When I retired as pastor, the church board took “irrevocable” action to provide full health coverage for my wife and me as long as we were alive. Recently I received a call from the current pastor stating that the board wants to cancel the health insurance benefits to my wife and me. The pastor stated that they are taking action because “they can change anything from past action.” Can an “irrevocable” commitment be changed?
It is a well-established legal principle that a unilateral promise (i.e., a church board’s irrevocable promise to pay a pastor’s health insurance for life) is revocable. However, it is also well-established that unilateral promises can become irrevocable if they are supported by some form of “consideration.”
Consideration is a legal concept that means something of value. To illustrate, X’s promise to provide a benefit to Y is unenforceable because X receives nothing of value (consideration) for his promise. X’s promise can become enforceable if he receives something of value from Y. Ordinarily this would be money or services. But, the courts also recognize some “exceptions” to the consideration requirement, which include “detrimental reliance.” That is, if X makes a unilateral promise to Y, and receives no consideration for it, that promise can become enforceable if Y relies to his detriment upon X’s promise.

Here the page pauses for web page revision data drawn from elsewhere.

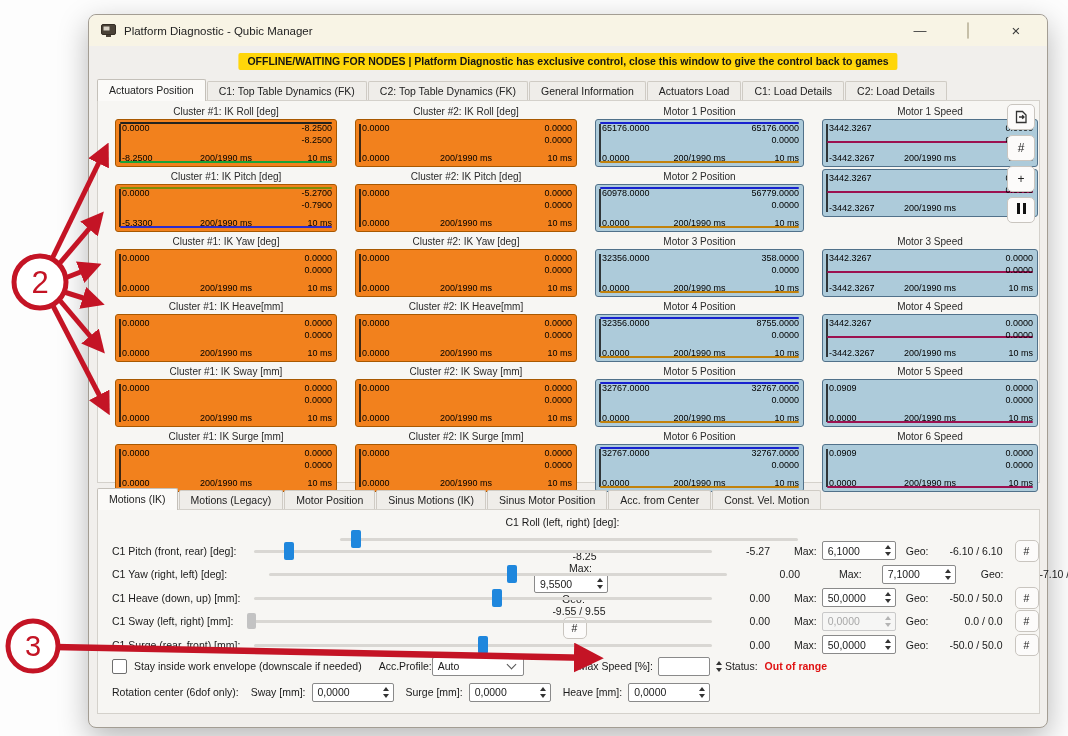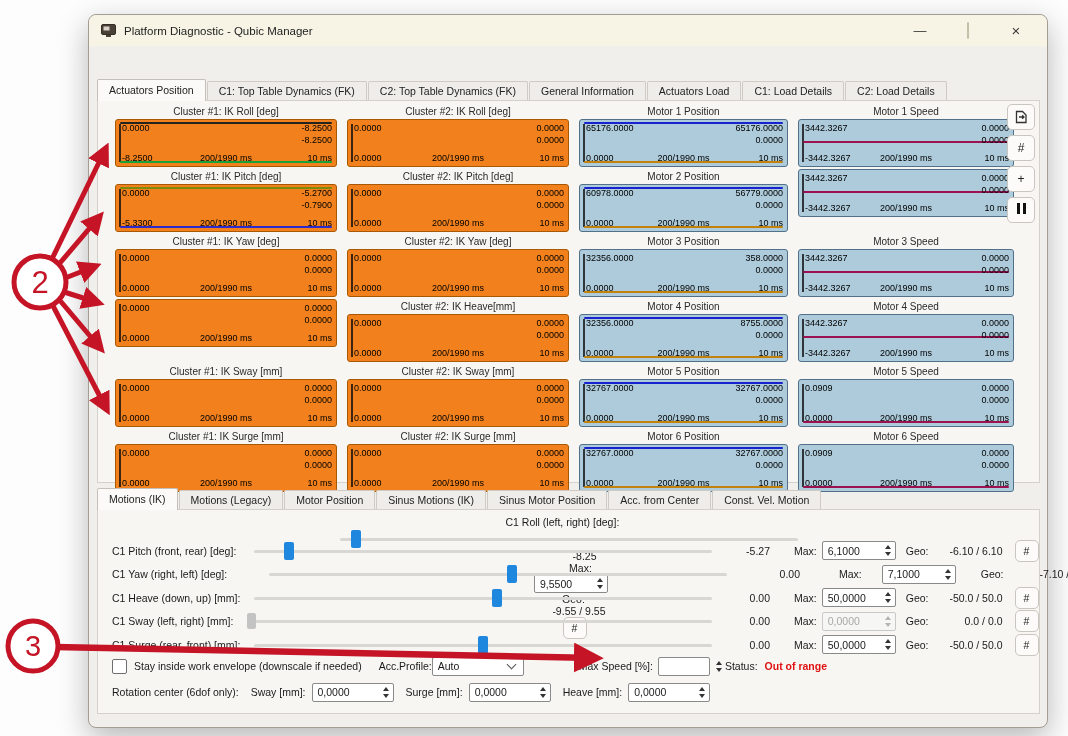"OFFLINE/WAITING FOR NODES | Platform" div.banner { html: none -> <div>OFFLINE/WAITING FOR NODES | Platform Diagnostic has exclusive control, close this window to give the control back to games</div> }
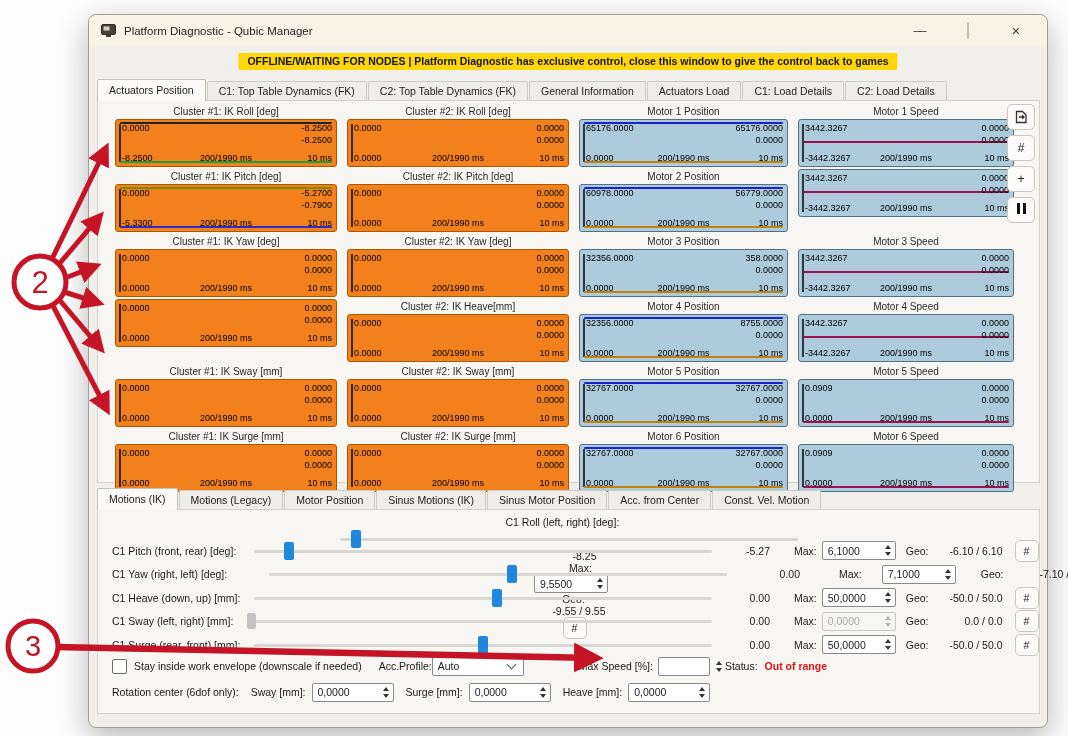"Cluster #1: IK Roll [deg]" #charts-grid { column-gap: 10px -> 18px }
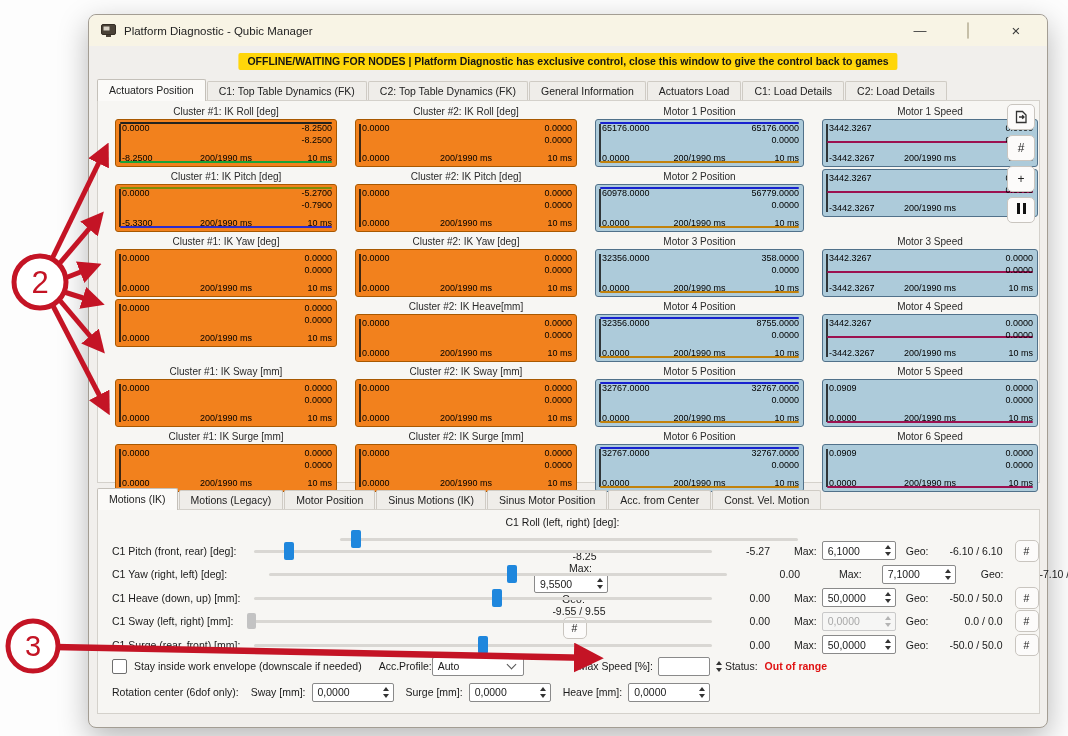"Cluster #1: IK Heave[mm]" div.ptitle { html: none -> <div>Cluster #1: IK Heave[mm]</div> }
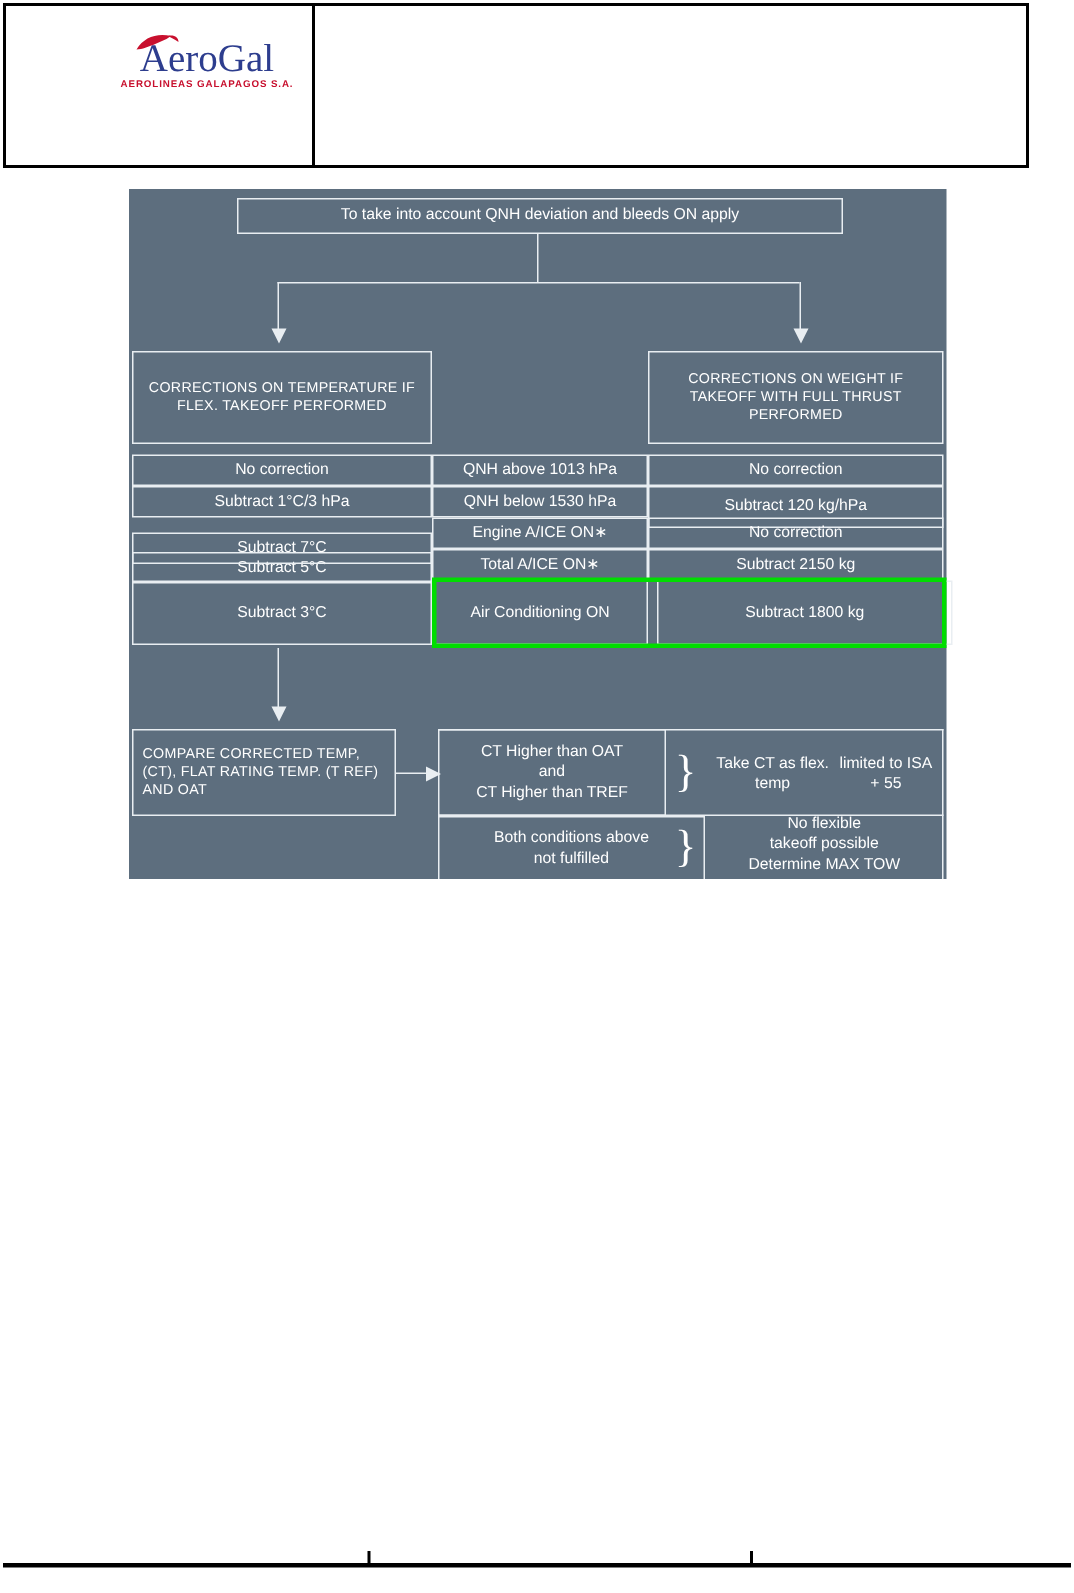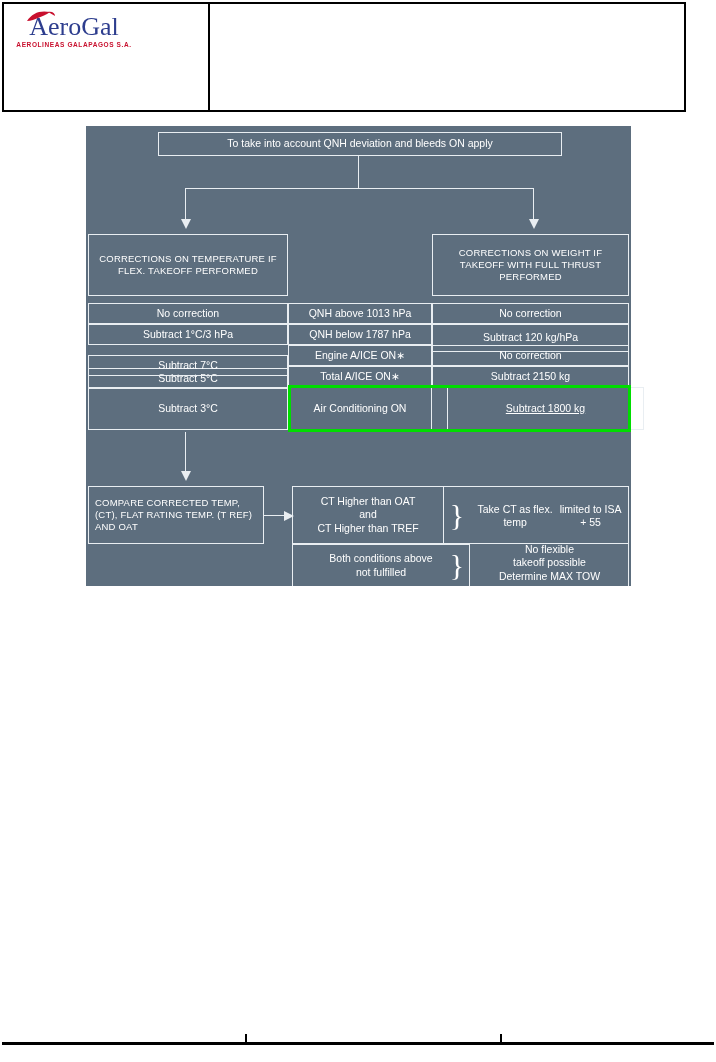"AeroGal" .header-logo-cell { justify-content: flex-start -> flex-end; padding-top: 10px -> 22px }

In your case, it could be argued that your decision to forego salary increases was based on the church board’s irrevocable promise to provide health care coverage. Your detrimental reliance on the board’s promise could make that promise enforceable, even though the board received no consideration from you. Obviously, a definitive legal opinion in such cases depends on a full knowledge of all the surrounding facts and circumstances. Only an attorney apprised of all the facts would be able to provide a legal opinion.